Last week, Working Group I of the Intergovernmental Panel on Climate Change (IPCC) adopted the Summary for Policymakers of the first volume of "Climate Change 2007," also known as the Fourth Assessment Report. The report assesses the current scientific knowledge of the natural and human drivers of climate change, observed changes in climate, the ability of science to attribute changes to different causes, and projections for future climate change. It concludes that the Earth is unequivocally warming, and that the observed temperature increase since the mid-20th century is very likely due to greenhouse gas emissions caused by human activities. The report—produced by some 600 authors from 40 countries—concludes that human influences can now be discerned in ocean warming, larger temperature extremes, and changing wind patterns. The report also hones its determination of the climate's sensitivity to greenhouse gas emissions, concluding that a doubling of carbon dioxide concentrations from pre-industrial levels is likely to increase temperatures by 2 to 4.5 degrees Celsius. See the IPCC press release and the Summary for Policymakers (PDF 2.2 MB). Download Adobe Reader.
Energy Secretary Samuel Bodman welcomed the IPCC report and noted the contributions of U.S. scientists and technologies to the report. In a press conference featuring Secretary Bodman; EPA Administrator Samuel Johnson; and Vice Admiral Conrad Lautenbacher, Administrator of the National Oceanic and Atmospheric Administration (NOAA), the officials noted that the U.S. federal government has invested nearly $29 billion in climate-related science, technology, international assistance, and incentive programs. Because of those efforts, the United States is well on track to meet the President's goal of reducing greenhouse gas intensity by 18 percent by 2012.

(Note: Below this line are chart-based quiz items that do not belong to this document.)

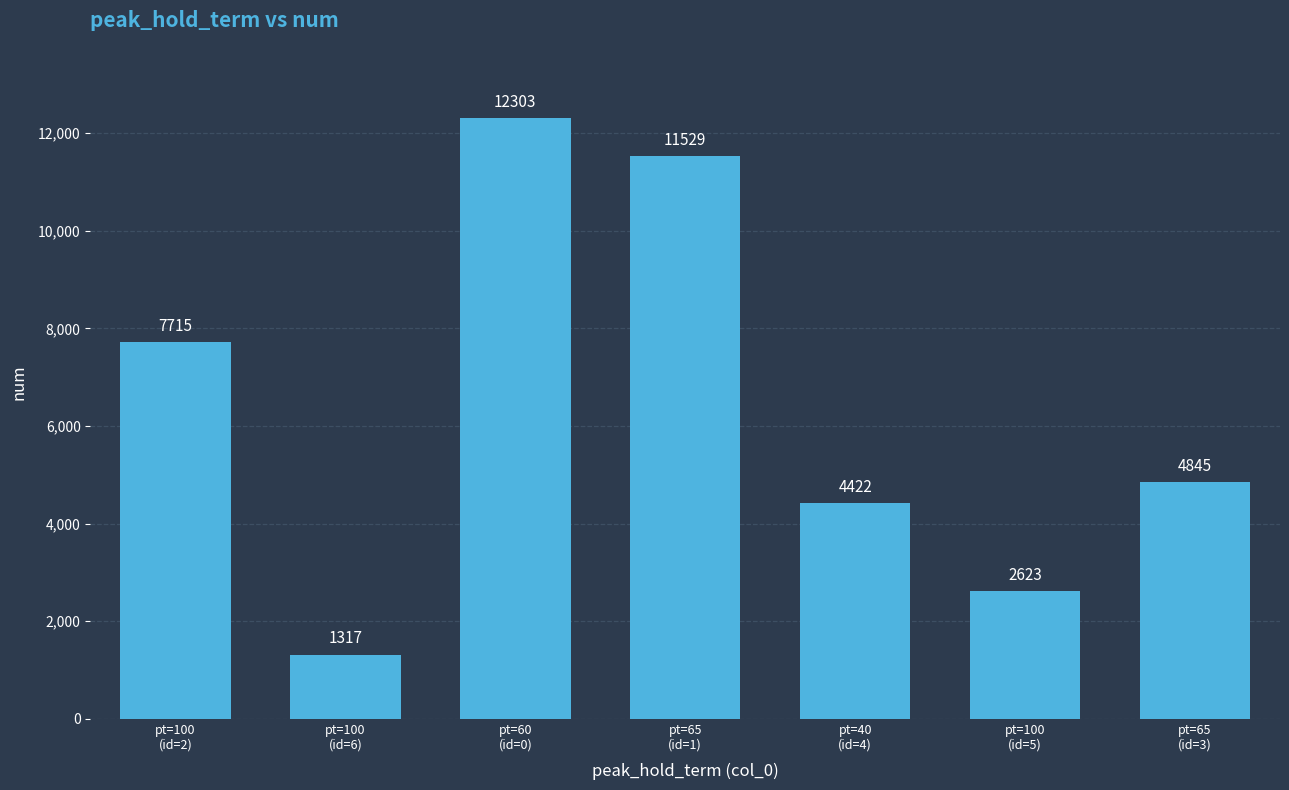

What is the change in value from pt=100
(id=5) to pt=65
(id=3)?

+2222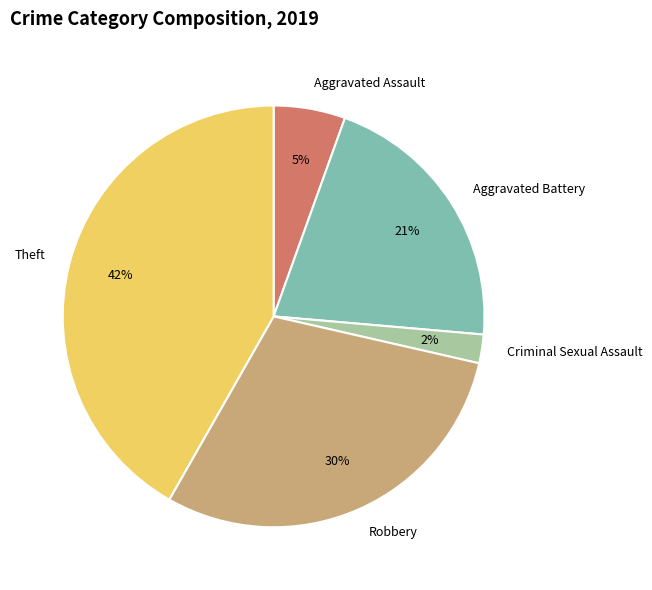

Does Theft represent more than half of the total?

No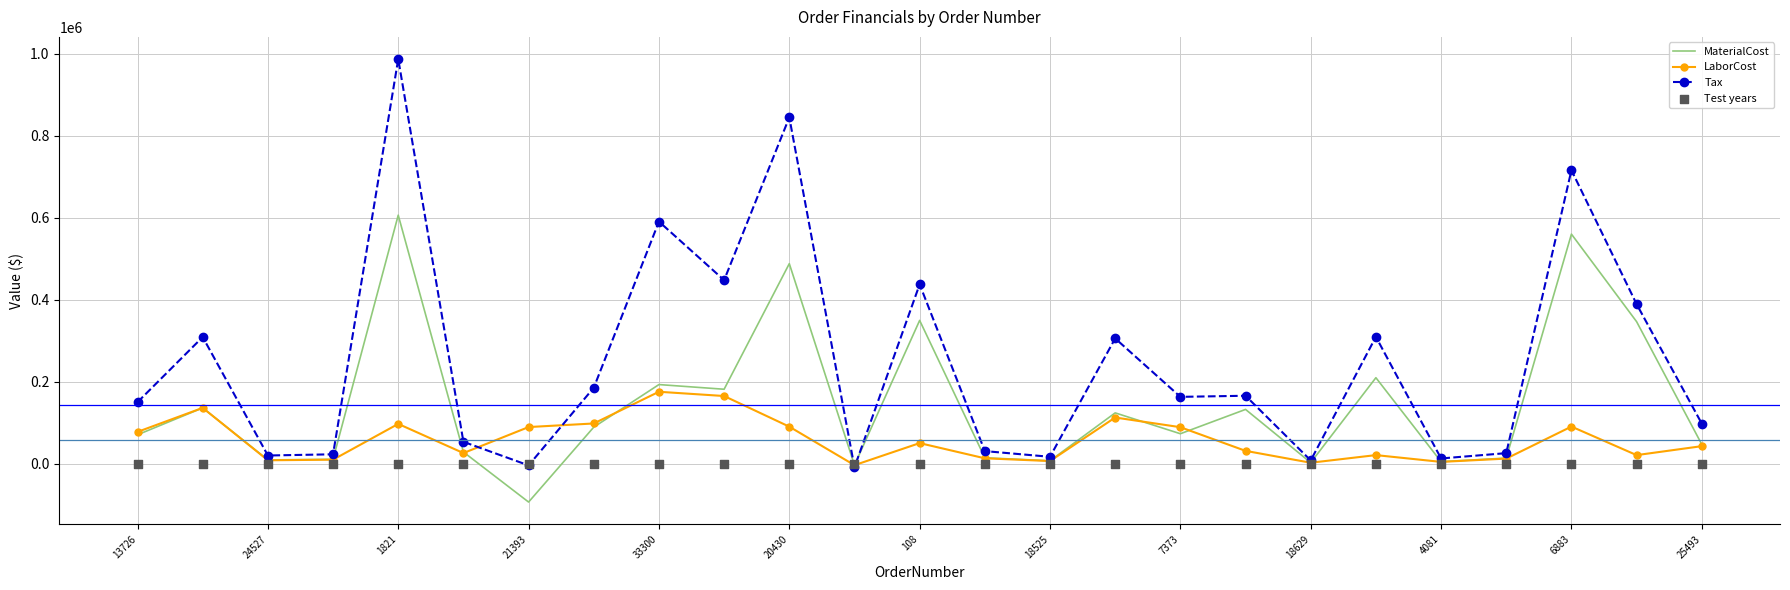

Which series reaches the maximum Y coordinate?

Tax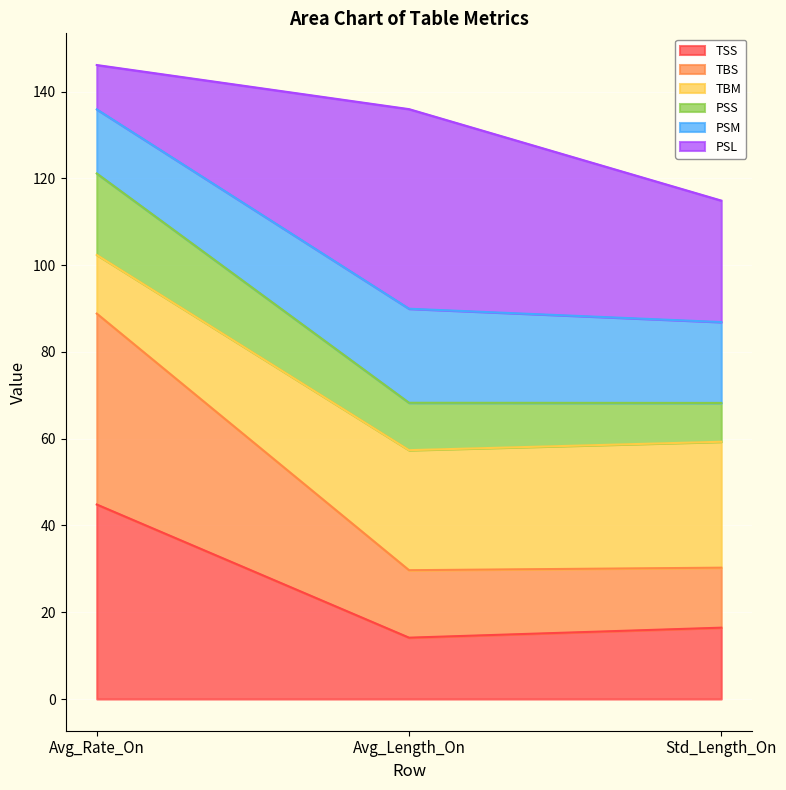

True or false: TSS has a value of 14.1 at Avg_Length_On.

True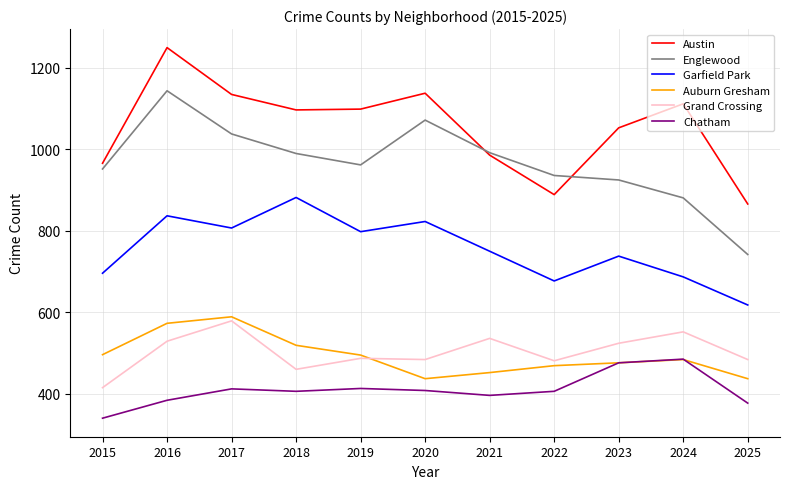

Between 2019 and 2022, which series saw the biggest shift?

Austin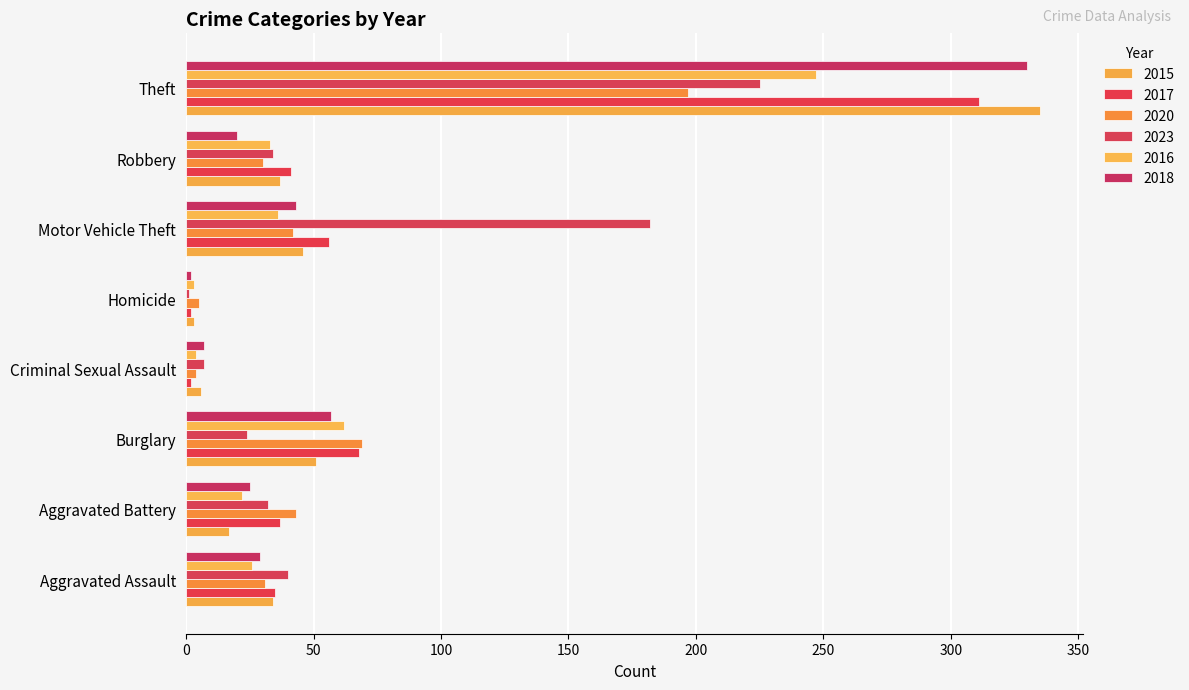

Where does the 2020 series first go above 42?

Aggravated Battery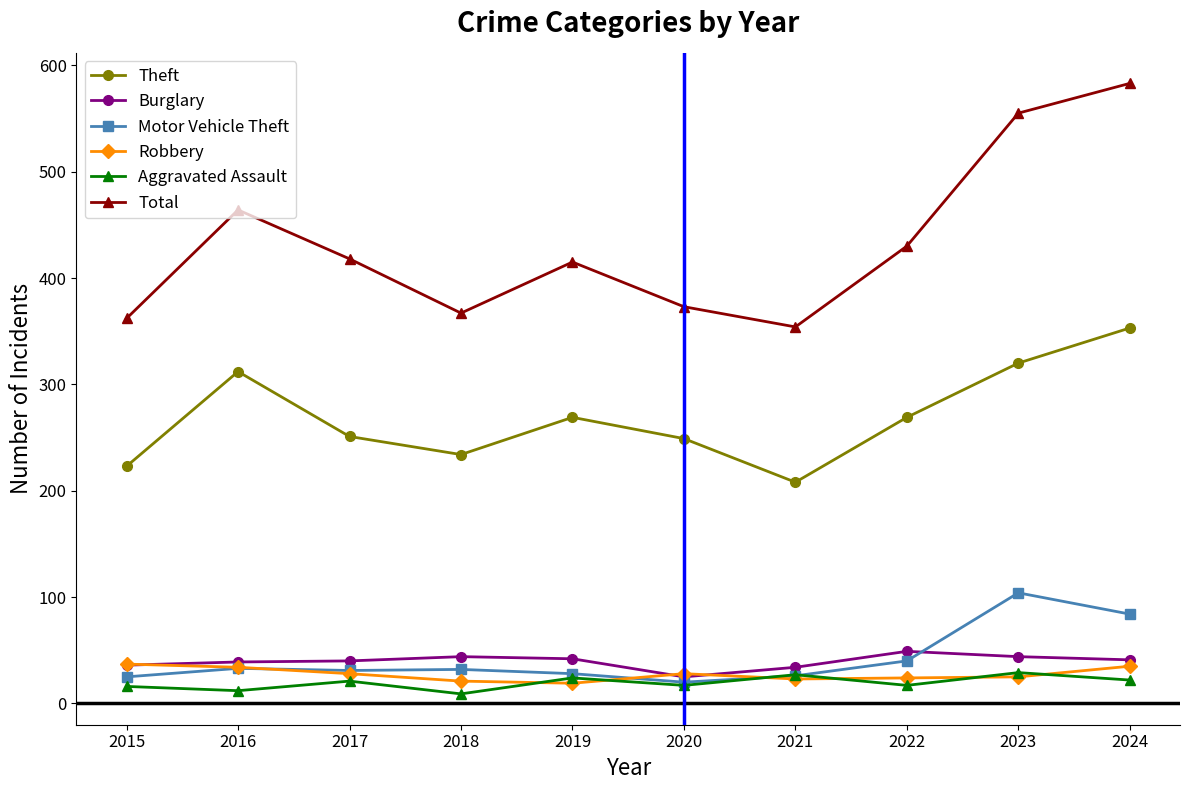

At which category is the sum across all series the highest?

2024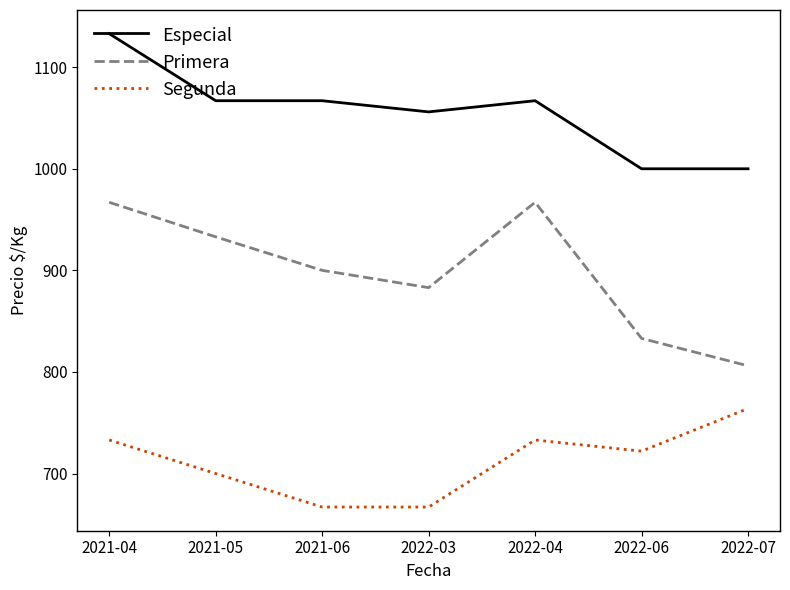

True or false: Segunda and Especial cross at least once.

False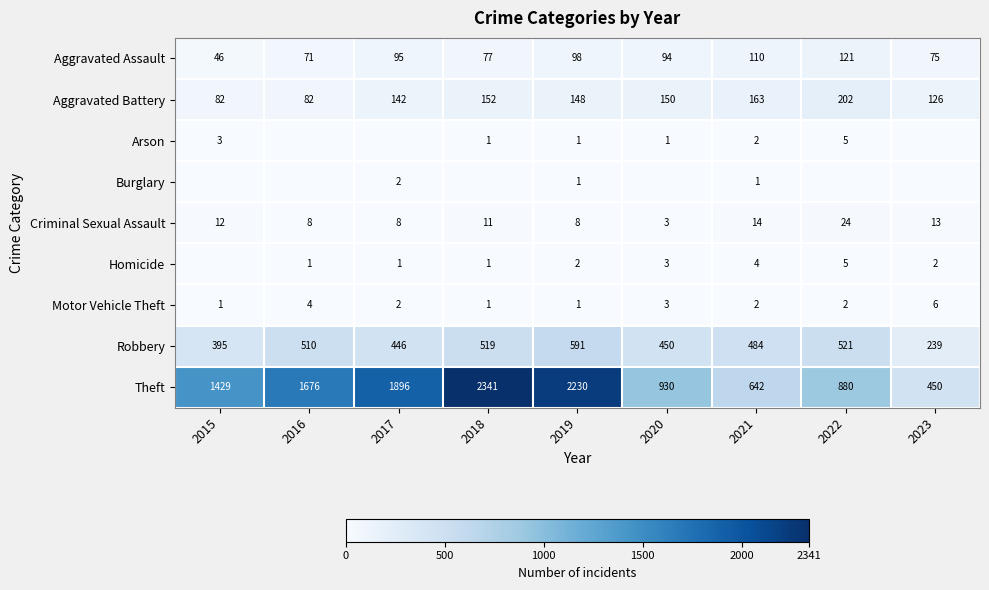

Rank the categories by Robbery value from highest to lowest.

2019, 2022, 2018, 2016, 2021, 2020, 2017, 2015, 2023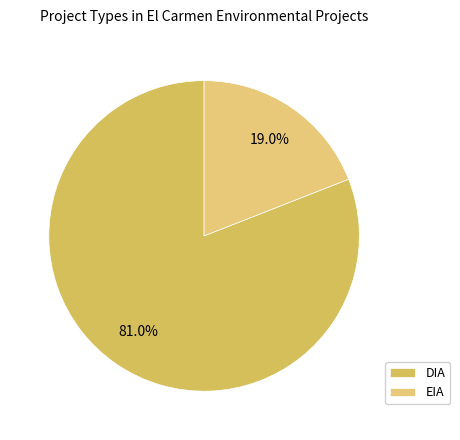

To the nearest percent, what portion does EIA represent?

19%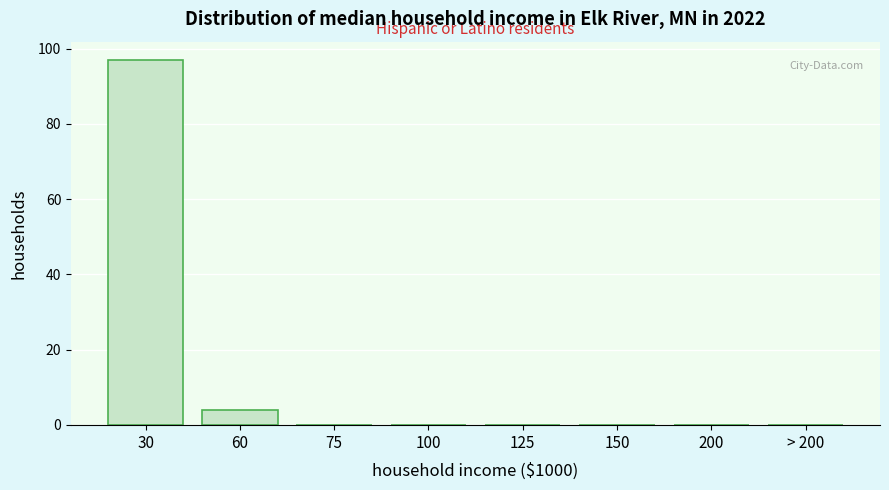

Which has a higher value, 30 or 125?

30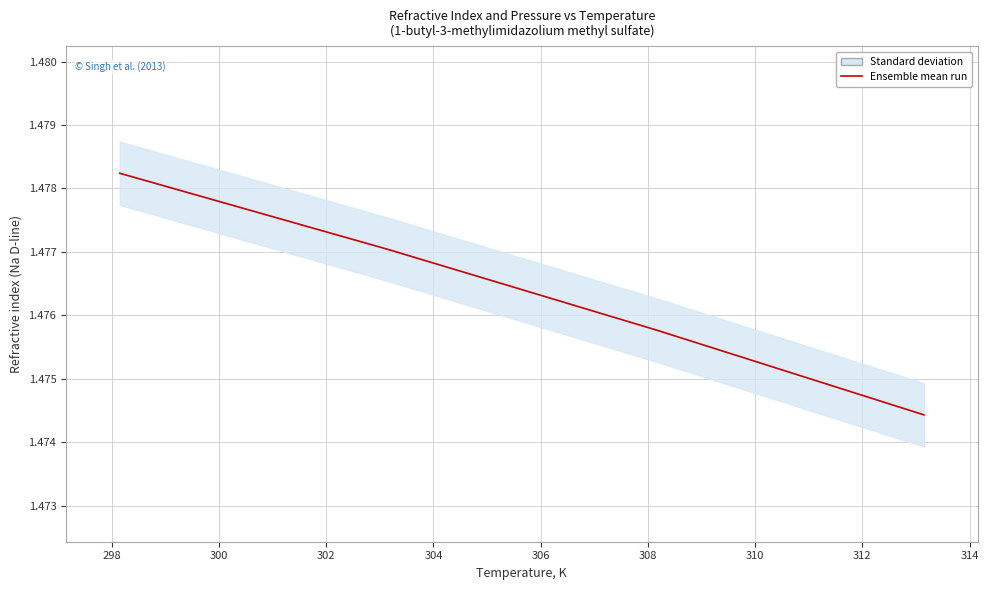

How many categories are shown in the chart?

4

Meanwhile, two new reports point the way to using renewable energy and energy efficiency to drastically cut the world's greenhouse gas emissions. A report from Greenpeace International and the European Renewable Energy Council asserts that renewable energy and energy efficiency can meet half the world's energy needs by 2050. The report, called "energy [r]evolution," claims that the United States could cut its greenhouse gas emissions by nearly 75 percent in the same timeframe, and that it will be economically beneficial to do so. That conclusion is supported by a similar report from the American Solar Energy Society (ASES), which asserts that the United States could cut its greenhouse gas emissions between 60 and 80 percent by 2050 through the use of energy efficiency and renewable energy.